#1159 – Dick Bernard: Ruby Fitzgerald. Farewell to a gentle lady.
The note announcing the death of Ruby Fitzgerald, age 95, began with a photo (below) and ended with a brief note “The tiny plaque pictured on the front of this card graced Ruby’s kitchen wall for most of her life.”
(click on picture to enlarge)
Saturday, I was fortunate to be in a room filled with people who all were privileged to know Ruby over the years. I think Ruby would have been very pleased. Here is the written story of Ruby Fitzgerald as presented by her family: Ruby Fitzgerald002.
My mother and Ruby were first cousins; actually double cousins: their respective Mom and Dads were brother and sister, and they grew up on adjoining farms in rural Berlin, North Dakota.
As happens, family life paths diverged, and because of geography, they only rarely saw each other, and we didn’t get to know Ruby.
Ruby and my Aunt Edithe, born two months apart, graduated from the same high school in the Berlin High School class of 1938. Their families and many others had weathered the very worst of the Great Depression together. Probably from that experience came the significance of Ruby’s plaque pictured in the death announcement.
Ruby was an honor student, and had a scholarship to Jamestown College, but there was no money to go to college. That is how the Great Depression was.

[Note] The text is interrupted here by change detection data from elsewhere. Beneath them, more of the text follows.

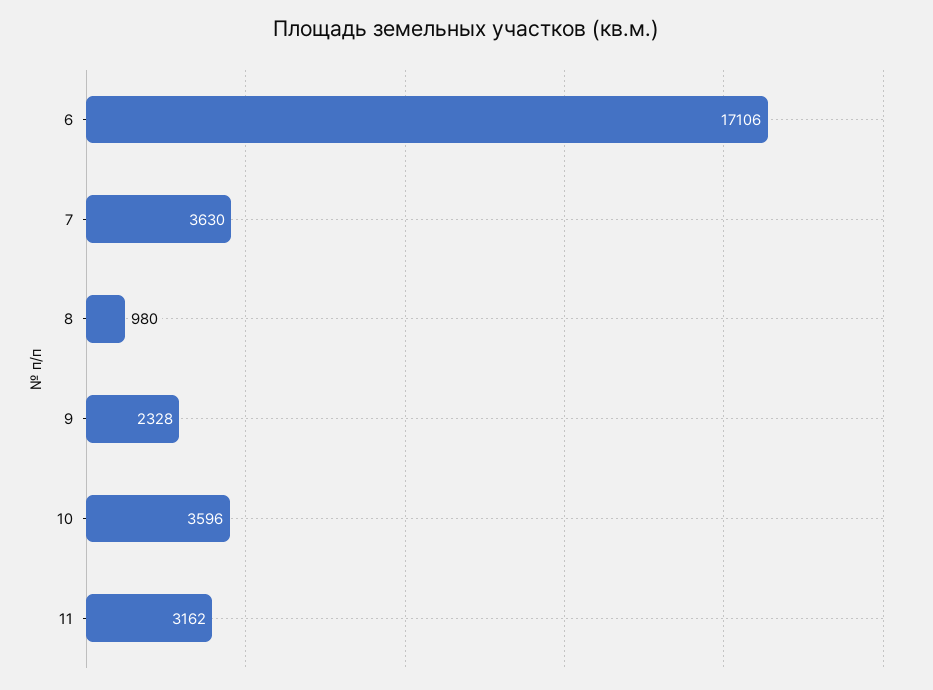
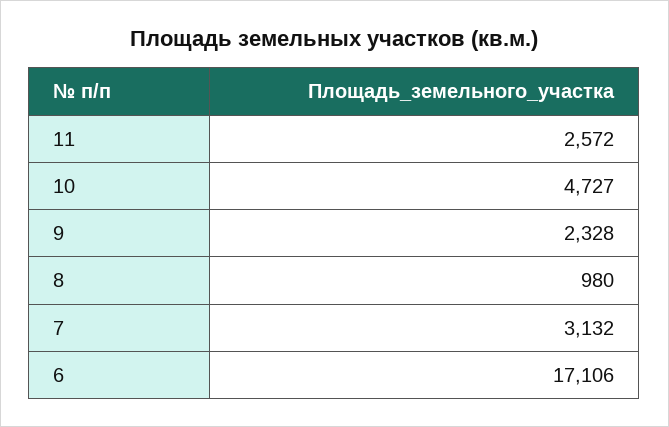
7: 3630 -> 3132
10: 3596 -> 4727
11: 3162 -> 2572

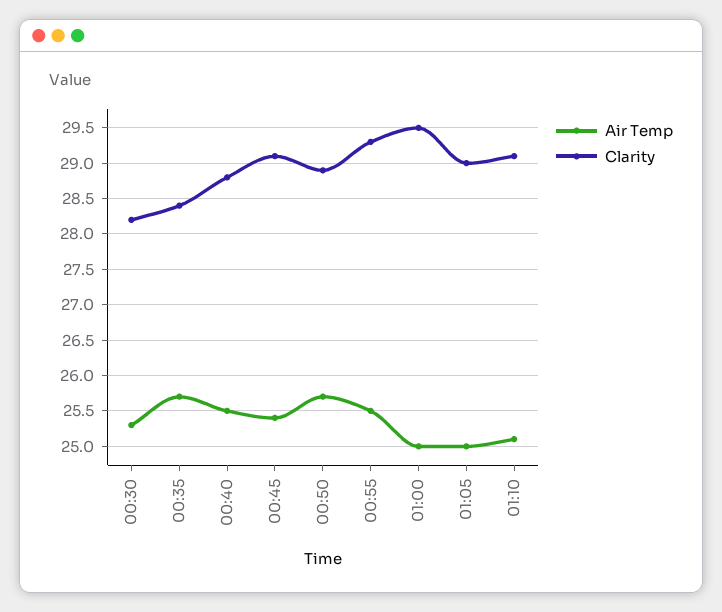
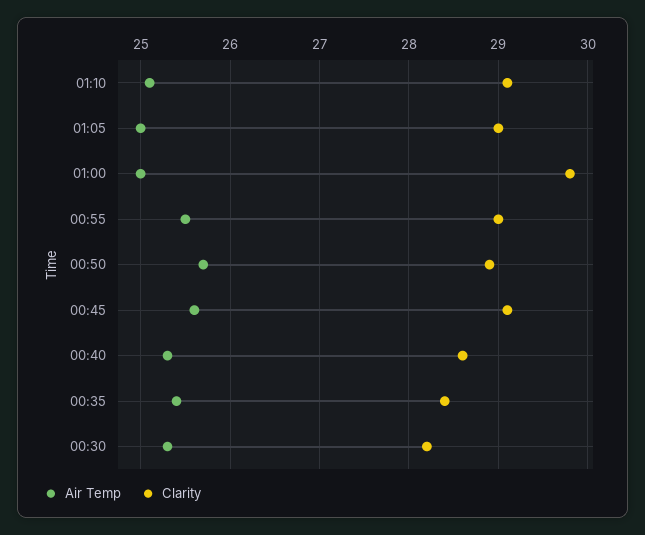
Air Temp, 00:35: 25.7 -> 25.4
Air Temp, 00:40: 25.5 -> 25.3
Clarity, 00:40: 28.8 -> 28.6
Air Temp, 00:45: 25.4 -> 25.6
Clarity, 00:55: 29.3 -> 29
Clarity, 01:00: 29.5 -> 29.8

In 1993, for a Busch-Berning family history, Ruby wrote a very vivid descriptive story of her years on the North Dakota farm . You can read it here: Ruby Fitzgerald 1993001. Anyone of a certain age, who grew up in rural North Dakota, will quickly identify with her description of rural life.
I only saw the Fitzgeralds a few times, but the visits are remembered fondly. For some reason, way back, I drove the then-country Jamaca Avenue west of Stillwater to visit them at their small farm. Most likely, then, I was starting my search for the family history of the Busch and Berning families. Their’s was a warm, hospitable place.
By good fortune, in going through my Busch family pictures this summer, I came across a photo of Ruby and her twin sister Ruth taken about 1921.
I took the photo to Ruby at the Ramsey County Nursing Home on Father’s day weekend, and she filled in the details of a fact I had known for years, without knowing the details. She was obviously moved by the photo.
She said that Ruth, her sister, had died at age 2 1/2 of whooping cough, most likely at the rural Cuba City WI farm home of her mother, Christina’s, parents, Wilhelm and Christina Busch. (After 13 years in North Dakota, the family went back home for the birth of the twins; thence they stayed in Wisconsin or Dubuque for another thirteen years before returning to the North Dakota farm, which they had rented out. The plant in which Ruth’s Dad worked had closed, and as I heard another family member say, at least on the farm they could have a garden, and eat. That is how it was.)
Three weeks after she saw the photo, Ruby died.
We all have our stories.
Ruby lives on through a wonderful family, and great memories.
I’m honored I could be present on Saturday. Ruby is at peace, and our world is the better for her having been with us.
Ruby is 4th from left in the photo.
Hello Mr. Bernard… How crazy that I was sitting in that same room on Saturday and happened to run across this piece from you. You may or may not remember me from Merger time… I was one of the MFTers. What a beautiful tribute to my very dear friend Kate’s mother. Small world indeed. Had I known or had I recognized you, I would have said hello. Thank you for this lovely piece.